When I start to dwell on a problem, I can step back and look pretty much anywhere in this world and find stories of unbelievable resilience and grit. People who endure so much more than I ever have and come out surviving and thriving. Circumstances that are seemingly unbearable and obstacles that look insurmountable, and yet people soldier on, refuse to relinquish the reigns of their lives, and smile in the wake of immense struggle. That simple broadening of the lens through which I view my life casts nearly every challenge in a new light, and suddenly I recognize it for what it is: a manifestation of some privilege, some joy or gift I nearly had the audacity to take for granted.

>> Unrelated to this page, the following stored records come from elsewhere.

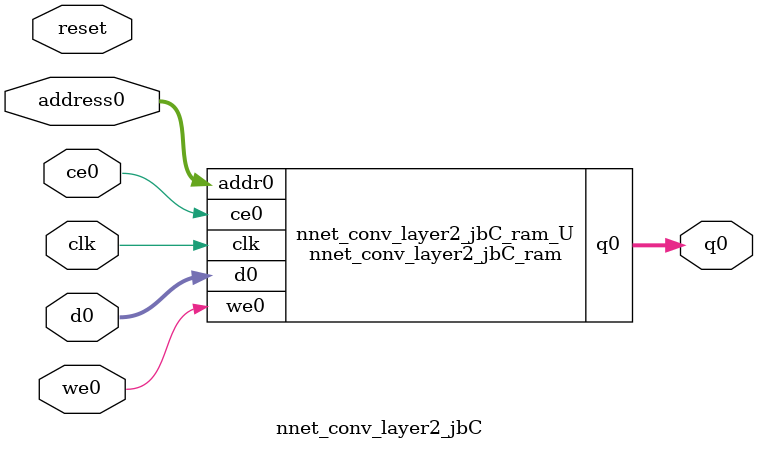
<source format=v>

`timescale 1 ns / 1 ps
module nnet_conv_layer2_jbC_ram (addr0, ce0, d0, we0, q0,  clk);

parameter DWIDTH = 32;
parameter AWIDTH = 12;
parameter MEM_SIZE = 2704;

input[AWIDTH-1:0] addr0;
input ce0;
input[DWIDTH-1:0] d0;
input we0;
output reg[DWIDTH-1:0] q0;
input clk;

(* ram_style = "block" *)reg [DWIDTH-1:0] ram[0:MEM_SIZE-1];




always @(posedge clk)  
begin 
    if (ce0) 
    begin
        if (we0) 
        begin 
            ram[addr0] <= d0; 
            q0 <= d0;
        end 
        else 
            q0 <= ram[addr0];
    end
end


endmodule


`timescale 1 ns / 1 ps
module nnet_conv_layer2_jbC(
    reset,
    clk,
    address0,
    ce0,
    we0,
    d0,
    q0);

parameter DataWidth = 32'd32;
parameter AddressRange = 32'd2704;
parameter AddressWidth = 32'd12;
input reset;
input clk;
input[AddressWidth - 1:0] address0;
input ce0;
input we0;
input[DataWidth - 1:0] d0;
output[DataWidth - 1:0] q0;



nnet_conv_layer2_jbC_ram nnet_conv_layer2_jbC_ram_U(
    .clk( clk ),
    .addr0( address0 ),
    .ce0( ce0 ),
    .d0( d0 ),
    .we0( we0 ),
    .q0( q0 ));

endmodule


</source>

I look at this year's ACL situation as a prime example. I tore both my ACLs and had to have two surgeries. I have been kept away from basketball (the love of my life) for so long, and I miss it so bad it aches. I have crutched to work on the subway, my leg throbbing if I stand, going numb if I sit. I cried tears of frustration at how tedious and taxing the most simple and normally thoughtless tasks became. I panicked over how frequent and costly my physical therapy copays were.

All of this has been a struggle, but here are the bottom lines: I have insurance and familial support and was able to get surgery. I have a job and can ultimately afford the copays to get the physical therapy I need. I have the joy of a motivation: to miss basketball is far better than to be faced with a vague purposelessness and the lack of motivation it would surely bring with it. Perhaps most importantly: this situation is temporary. I will heal fully and return to the sport I love. I have the comfort of knowing my challenge is finite. So many people don't have that comfort; so many people's pain(s) stretch torturously into the unknown, or worse yet are assuredly endless, and yet, they continue onward. So many people find the positive, the beneficial, the diamonds among dirt, or better yet, they look at the dirt and plant seeds, and then summon patience and perseverance until the seeds of their resilience blossom.

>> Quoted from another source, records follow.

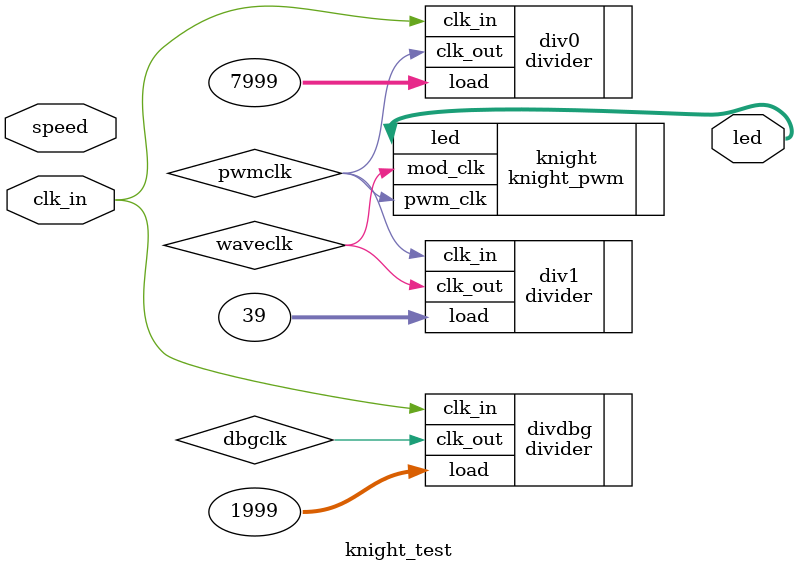
<source format=v>
`timescale 1ns / 1ps


`define TEST_PWM

module knight_test #
  (
   parameter integer N_LEDS = 8,
   parameter integer DIV = 16000000 - 1
   )
   (
    input 	       clk_in,
    input 	       speed, 
    output [N_LEDS-1:0] led
    );

   wire 	       clk;
   wire [23:0] 	       div;


`ifndef TEST_PWM
   assign div = speed  ? DIV >> 1 : DIV;

   divider #(24) divider(.clk_in(clk_in), .clk_out(clk), .load(div));
   
   knight #(N_LEDS) knight(.clk_in(clk), .led(led));
`else

   (* mark_debug = "TRUE" *) wire  pwmclk, dbgclk, waveclk;

   divider #(16) divdbg(.clk_in(clk_in), .load(2000-1), .clk_out(dbgclk));
   divider #(16) div0(.clk_in(clk_in), .load(8000-1), .clk_out(pwmclk));
   divider #(8) div1(.clk_in(pwmclk), .load(40-1), .clk_out(waveclk));

   knight_pwm #(N_LEDS) knight(.pwm_clk(pwmclk), .mod_clk(waveclk), .led(led));

`endif

endmodule

</source>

Existence in this world is inevitably replete with challenges, not to mention tiny, nagging aggravations throughout the day. But in the scheme of things, if you can step back and see the big picture, these things are often minute against the backdrop of an indelible fact: Life is good. And if that perspective broadening doesn't work (it does), I can also look around at the people within my life exuding positivity in their own trying situations and inevitably the happiness I feel to have those people in my life outweighs any stress or frustration that may try to creep in.

At the end of the day, I am human -- we all are. We feel feelings and we exist in the context of our own lives so our own struggles matter to us and affect us, as they should. So while my moments of sadness or frustration may be valid and I allow them to run their course, if they try to overstay their welcome it's up to me to play them off the stage. So before I ever start to sink into any form of self-pity, I check myself. There's SO much to be grateful for, and to forget this for more than a fleeting moment feels like an immense grievance and the ultimate disservice to having a life that so warrants gratitude.

Sometimes gratitude has to be a decision before it becomes a habit, but I think it's one of the wisest choices and most beneficial habits any of us can make.